[Dataset excerpt]
****
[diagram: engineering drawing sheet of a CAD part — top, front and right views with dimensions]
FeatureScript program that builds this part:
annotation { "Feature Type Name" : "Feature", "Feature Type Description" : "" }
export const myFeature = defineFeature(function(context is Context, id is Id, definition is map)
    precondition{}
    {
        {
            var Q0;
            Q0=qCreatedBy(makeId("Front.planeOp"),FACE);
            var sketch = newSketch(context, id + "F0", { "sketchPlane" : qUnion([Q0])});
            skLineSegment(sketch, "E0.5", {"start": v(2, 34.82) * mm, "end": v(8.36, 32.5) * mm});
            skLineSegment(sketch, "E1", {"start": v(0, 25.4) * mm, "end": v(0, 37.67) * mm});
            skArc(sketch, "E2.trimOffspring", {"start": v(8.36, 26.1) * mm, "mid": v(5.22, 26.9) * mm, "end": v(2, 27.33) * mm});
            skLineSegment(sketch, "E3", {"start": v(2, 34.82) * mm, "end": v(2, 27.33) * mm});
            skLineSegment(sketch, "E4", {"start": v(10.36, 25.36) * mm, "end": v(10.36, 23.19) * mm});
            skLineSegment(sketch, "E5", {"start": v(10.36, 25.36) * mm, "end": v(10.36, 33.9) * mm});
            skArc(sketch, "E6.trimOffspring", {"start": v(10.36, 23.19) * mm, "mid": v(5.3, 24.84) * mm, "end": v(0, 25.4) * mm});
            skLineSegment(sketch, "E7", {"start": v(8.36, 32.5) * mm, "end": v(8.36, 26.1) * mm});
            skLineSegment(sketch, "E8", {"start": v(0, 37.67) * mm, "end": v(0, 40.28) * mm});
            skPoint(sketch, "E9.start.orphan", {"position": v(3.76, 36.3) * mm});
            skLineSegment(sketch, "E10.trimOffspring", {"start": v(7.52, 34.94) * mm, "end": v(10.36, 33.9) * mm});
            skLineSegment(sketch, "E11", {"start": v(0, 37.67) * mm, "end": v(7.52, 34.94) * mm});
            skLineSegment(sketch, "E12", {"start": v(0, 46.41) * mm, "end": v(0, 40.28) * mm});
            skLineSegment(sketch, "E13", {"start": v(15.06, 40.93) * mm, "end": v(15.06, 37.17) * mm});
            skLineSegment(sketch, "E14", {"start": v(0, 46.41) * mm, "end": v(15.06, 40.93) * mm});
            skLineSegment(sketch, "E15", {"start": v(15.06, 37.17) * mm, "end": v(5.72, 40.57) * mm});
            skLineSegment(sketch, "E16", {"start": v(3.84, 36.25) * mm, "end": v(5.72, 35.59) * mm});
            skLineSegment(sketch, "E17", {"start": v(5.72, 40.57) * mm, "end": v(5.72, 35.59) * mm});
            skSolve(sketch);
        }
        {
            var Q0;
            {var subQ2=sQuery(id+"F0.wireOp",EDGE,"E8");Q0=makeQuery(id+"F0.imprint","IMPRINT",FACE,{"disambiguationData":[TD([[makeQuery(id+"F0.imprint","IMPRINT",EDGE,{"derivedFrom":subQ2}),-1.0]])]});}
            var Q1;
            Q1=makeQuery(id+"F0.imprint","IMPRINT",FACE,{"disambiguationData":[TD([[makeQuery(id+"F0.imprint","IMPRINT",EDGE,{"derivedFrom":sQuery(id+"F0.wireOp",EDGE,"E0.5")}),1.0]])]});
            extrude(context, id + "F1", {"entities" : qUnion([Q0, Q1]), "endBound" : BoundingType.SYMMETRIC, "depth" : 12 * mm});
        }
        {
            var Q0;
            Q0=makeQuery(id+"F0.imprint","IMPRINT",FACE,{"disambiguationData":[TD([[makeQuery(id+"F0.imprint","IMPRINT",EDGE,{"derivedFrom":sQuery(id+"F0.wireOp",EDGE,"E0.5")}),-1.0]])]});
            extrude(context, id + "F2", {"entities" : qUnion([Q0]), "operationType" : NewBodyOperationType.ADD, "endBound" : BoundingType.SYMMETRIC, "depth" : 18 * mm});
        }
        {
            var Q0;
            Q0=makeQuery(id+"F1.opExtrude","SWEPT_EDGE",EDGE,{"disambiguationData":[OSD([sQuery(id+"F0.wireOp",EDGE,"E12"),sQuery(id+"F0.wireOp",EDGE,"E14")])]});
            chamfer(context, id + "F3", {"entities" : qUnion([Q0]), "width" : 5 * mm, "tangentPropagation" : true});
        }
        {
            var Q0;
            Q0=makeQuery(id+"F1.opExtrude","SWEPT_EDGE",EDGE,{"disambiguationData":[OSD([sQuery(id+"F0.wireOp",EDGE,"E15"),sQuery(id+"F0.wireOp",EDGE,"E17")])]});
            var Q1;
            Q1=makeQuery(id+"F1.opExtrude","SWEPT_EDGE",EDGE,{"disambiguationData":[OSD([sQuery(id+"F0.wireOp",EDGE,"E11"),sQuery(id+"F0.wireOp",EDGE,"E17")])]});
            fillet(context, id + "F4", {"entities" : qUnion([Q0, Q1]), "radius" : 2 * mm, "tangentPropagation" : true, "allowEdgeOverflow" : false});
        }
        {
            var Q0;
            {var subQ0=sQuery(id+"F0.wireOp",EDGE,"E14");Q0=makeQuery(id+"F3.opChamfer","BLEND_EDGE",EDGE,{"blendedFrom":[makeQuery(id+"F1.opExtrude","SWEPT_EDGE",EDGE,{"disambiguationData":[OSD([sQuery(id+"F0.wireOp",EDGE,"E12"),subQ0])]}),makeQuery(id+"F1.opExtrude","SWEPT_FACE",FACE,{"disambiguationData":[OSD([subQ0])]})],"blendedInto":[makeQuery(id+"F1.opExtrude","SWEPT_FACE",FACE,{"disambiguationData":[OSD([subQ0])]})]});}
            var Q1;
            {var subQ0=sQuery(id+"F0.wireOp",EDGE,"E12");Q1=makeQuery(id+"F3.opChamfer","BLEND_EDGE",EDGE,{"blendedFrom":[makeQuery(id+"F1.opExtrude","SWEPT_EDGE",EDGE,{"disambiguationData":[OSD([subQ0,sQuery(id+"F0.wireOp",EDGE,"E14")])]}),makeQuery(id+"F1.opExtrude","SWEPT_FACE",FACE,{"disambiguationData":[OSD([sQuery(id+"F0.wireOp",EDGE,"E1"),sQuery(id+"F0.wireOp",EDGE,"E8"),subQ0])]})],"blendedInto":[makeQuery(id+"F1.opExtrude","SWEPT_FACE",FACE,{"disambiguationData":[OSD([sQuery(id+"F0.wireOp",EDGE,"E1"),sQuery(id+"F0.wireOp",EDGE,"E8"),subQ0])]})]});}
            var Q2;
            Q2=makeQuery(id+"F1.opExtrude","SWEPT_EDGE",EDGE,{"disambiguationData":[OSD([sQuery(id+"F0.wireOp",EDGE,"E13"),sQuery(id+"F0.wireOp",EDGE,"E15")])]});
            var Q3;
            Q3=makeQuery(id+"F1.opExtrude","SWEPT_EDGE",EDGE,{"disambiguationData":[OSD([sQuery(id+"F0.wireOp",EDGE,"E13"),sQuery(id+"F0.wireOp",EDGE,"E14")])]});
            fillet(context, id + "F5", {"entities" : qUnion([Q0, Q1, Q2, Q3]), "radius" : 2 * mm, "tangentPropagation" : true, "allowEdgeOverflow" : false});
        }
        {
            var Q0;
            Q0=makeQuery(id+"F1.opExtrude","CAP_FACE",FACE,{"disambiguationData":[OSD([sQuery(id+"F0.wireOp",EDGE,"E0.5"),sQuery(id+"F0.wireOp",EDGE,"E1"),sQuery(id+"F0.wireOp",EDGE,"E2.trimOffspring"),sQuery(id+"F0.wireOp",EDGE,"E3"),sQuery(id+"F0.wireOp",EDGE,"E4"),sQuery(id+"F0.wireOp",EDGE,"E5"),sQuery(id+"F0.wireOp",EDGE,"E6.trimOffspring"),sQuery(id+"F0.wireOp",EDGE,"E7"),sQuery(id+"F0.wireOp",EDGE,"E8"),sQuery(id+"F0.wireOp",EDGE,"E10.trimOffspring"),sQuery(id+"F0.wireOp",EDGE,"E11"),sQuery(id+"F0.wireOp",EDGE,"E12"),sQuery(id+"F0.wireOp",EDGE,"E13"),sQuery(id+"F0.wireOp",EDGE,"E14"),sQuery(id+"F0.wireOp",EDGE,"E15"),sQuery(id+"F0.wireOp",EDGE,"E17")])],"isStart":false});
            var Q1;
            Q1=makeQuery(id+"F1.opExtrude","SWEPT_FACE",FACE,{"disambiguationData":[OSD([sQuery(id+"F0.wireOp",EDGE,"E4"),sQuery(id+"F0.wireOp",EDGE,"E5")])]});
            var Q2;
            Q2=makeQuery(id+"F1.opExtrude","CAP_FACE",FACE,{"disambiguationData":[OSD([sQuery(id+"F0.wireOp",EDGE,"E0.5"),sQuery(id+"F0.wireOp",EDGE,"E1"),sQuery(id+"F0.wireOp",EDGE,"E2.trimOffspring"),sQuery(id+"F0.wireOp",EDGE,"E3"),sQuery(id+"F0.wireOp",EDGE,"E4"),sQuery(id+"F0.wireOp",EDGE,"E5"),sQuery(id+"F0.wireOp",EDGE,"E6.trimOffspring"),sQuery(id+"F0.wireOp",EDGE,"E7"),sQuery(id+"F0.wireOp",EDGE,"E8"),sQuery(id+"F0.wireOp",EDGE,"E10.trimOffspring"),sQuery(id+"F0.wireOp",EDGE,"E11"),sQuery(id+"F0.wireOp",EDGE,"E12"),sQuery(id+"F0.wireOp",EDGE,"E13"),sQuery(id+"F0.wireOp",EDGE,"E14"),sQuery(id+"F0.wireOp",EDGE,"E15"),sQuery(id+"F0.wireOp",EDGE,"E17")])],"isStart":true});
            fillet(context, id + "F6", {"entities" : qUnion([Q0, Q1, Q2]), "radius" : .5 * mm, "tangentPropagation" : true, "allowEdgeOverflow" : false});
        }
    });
****
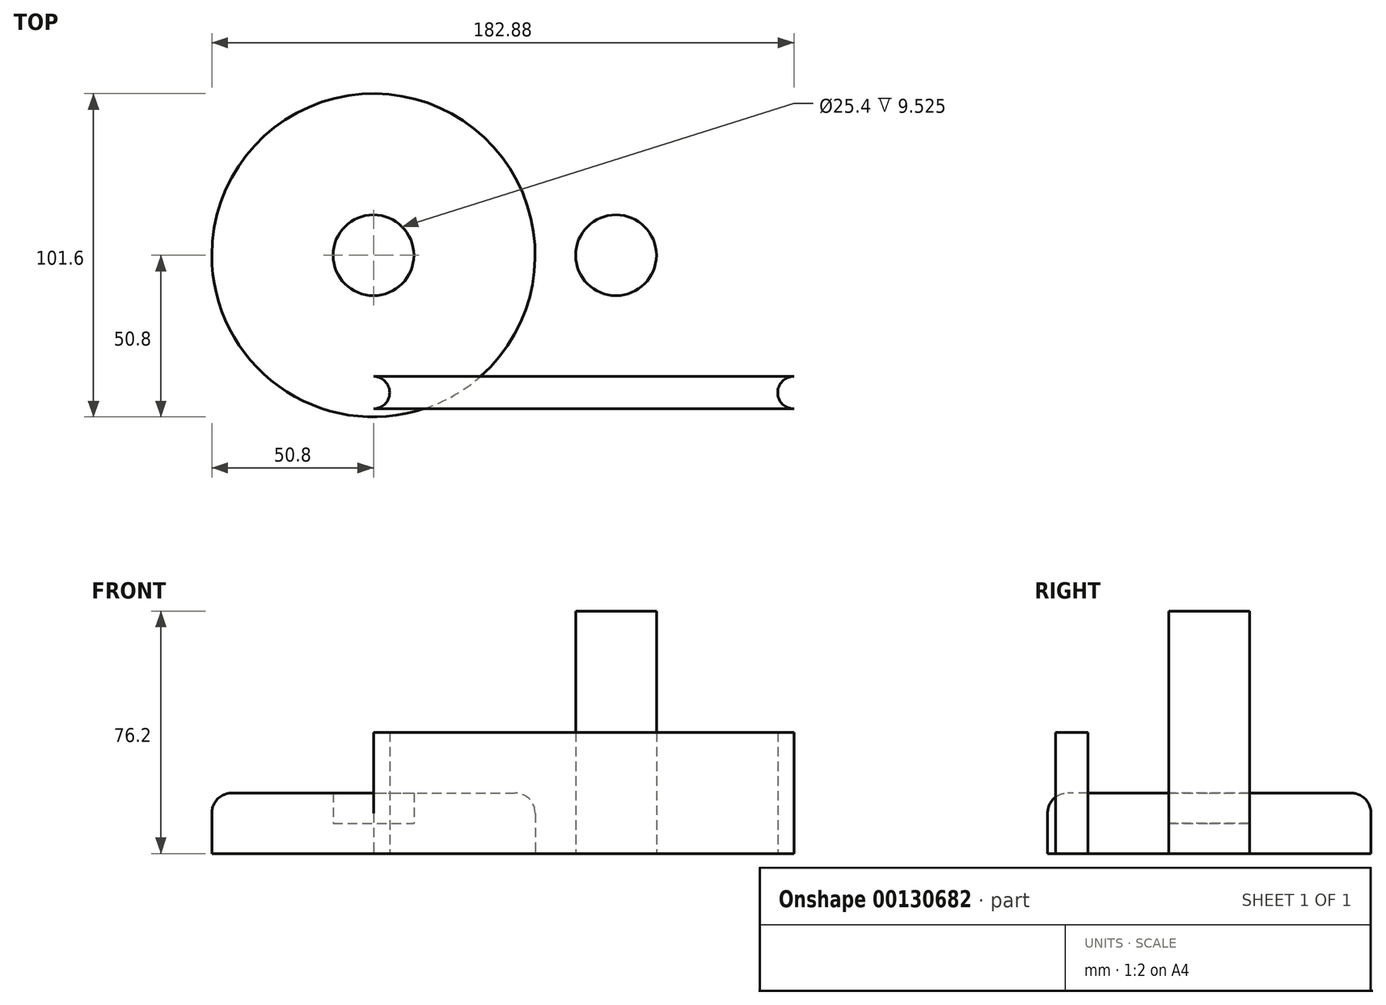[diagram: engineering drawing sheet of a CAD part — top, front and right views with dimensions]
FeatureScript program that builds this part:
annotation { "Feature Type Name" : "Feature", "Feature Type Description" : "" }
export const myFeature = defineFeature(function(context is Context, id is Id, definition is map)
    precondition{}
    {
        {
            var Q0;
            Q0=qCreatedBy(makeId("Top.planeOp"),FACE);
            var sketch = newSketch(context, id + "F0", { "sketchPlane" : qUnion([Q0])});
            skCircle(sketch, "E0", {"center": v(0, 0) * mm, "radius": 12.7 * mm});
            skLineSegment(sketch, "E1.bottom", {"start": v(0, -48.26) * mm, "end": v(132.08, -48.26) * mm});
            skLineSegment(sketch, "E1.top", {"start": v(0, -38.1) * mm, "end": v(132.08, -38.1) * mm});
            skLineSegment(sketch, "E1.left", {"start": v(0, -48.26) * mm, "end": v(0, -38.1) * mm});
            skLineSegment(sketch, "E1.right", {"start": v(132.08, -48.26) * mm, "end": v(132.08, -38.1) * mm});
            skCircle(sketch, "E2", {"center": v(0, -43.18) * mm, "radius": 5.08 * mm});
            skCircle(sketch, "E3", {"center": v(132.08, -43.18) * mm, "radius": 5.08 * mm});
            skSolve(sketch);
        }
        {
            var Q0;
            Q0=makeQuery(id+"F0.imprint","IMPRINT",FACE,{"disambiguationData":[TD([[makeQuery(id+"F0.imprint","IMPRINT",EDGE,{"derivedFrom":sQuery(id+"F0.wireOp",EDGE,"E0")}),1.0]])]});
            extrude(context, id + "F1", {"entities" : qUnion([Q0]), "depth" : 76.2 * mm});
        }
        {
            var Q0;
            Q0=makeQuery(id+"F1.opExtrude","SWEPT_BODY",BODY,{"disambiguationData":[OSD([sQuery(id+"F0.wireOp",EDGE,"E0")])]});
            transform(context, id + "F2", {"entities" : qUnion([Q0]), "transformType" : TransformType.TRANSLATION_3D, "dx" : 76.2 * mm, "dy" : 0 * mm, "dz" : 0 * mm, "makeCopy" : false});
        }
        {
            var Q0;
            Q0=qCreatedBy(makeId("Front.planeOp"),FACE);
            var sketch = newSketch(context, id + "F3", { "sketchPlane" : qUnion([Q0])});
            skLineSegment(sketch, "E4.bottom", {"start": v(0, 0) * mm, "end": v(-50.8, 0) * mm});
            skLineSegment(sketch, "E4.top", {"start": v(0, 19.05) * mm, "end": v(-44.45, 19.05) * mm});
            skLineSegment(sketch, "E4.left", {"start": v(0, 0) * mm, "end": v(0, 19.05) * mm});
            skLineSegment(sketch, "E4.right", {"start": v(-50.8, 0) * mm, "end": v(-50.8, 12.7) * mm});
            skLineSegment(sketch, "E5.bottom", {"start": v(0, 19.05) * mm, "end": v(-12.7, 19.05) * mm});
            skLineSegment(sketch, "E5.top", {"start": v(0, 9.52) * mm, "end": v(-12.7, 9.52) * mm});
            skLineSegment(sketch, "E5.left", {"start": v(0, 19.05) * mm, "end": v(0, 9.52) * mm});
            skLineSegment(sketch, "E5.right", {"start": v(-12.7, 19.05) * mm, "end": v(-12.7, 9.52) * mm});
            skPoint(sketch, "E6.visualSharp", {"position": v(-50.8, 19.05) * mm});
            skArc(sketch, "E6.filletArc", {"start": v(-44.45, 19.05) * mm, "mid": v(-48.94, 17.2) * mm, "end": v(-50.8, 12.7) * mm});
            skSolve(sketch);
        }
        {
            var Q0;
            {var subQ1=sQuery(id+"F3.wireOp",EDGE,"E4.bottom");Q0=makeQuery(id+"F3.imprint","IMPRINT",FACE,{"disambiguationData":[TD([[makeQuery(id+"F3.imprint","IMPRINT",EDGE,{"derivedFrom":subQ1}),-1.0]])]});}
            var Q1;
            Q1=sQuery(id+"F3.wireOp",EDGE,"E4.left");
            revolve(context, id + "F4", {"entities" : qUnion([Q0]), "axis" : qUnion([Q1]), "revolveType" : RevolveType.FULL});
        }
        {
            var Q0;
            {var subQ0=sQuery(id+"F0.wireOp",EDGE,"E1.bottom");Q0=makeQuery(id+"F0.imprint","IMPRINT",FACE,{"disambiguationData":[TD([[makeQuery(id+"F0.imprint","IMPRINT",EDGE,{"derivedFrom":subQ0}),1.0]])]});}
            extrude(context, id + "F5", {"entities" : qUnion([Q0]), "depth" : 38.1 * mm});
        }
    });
****
■ **To do**
Which lines of the rows above contain the string "blendedFrom"? Report every one of them in full.

■ **Exercise result**
            {var subQ0=sQuery(id+"F0.wireOp",EDGE,"E14");Q0=makeQuery(id+"F3.opChamfer","BLEND_EDGE",EDGE,{"blendedFrom":[makeQuery(id+"F1.opExtrude","SWEPT_EDGE",EDGE,{"disambiguationData":[OSD([sQuery(id+"F0.wireOp",EDGE,"E12"),subQ0])]}),makeQuery(id+"F1.opExtrude","SWEPT_FACE",FACE,{"disambiguationData":[OSD([subQ0])]})],"blendedInto":[makeQuery(id+"F1.opExtrude","SWEPT_FACE",FACE,{"disambiguationData":[OSD([subQ0])]})]});}
            {var subQ0=sQuery(id+"F0.wireOp",EDGE,"E12");Q1=makeQuery(id+"F3.opChamfer","BLEND_EDGE",EDGE,{"blendedFrom":[makeQuery(id+"F1.opExtrude","SWEPT_EDGE",EDGE,{"disambiguationData":[OSD([subQ0,sQuery(id+"F0.wireOp",EDGE,"E14")])]}),makeQuery(id+"F1.opExtrude","SWEPT_FACE",FACE,{"disambiguationData":[OSD([sQuery(id+"F0.wireOp",EDGE,"E1"),sQuery(id+"F0.wireOp",EDGE,"E8"),subQ0])]})],"blendedInto":[makeQuery(id+"F1.opExtrude","SWEPT_FACE",FACE,{"disambiguationData":[OSD([sQuery(id+"F0.wireOp",EDGE,"E1"),sQuery(id+"F0.wireOp",EDGE,"E8"),subQ0])]})]});}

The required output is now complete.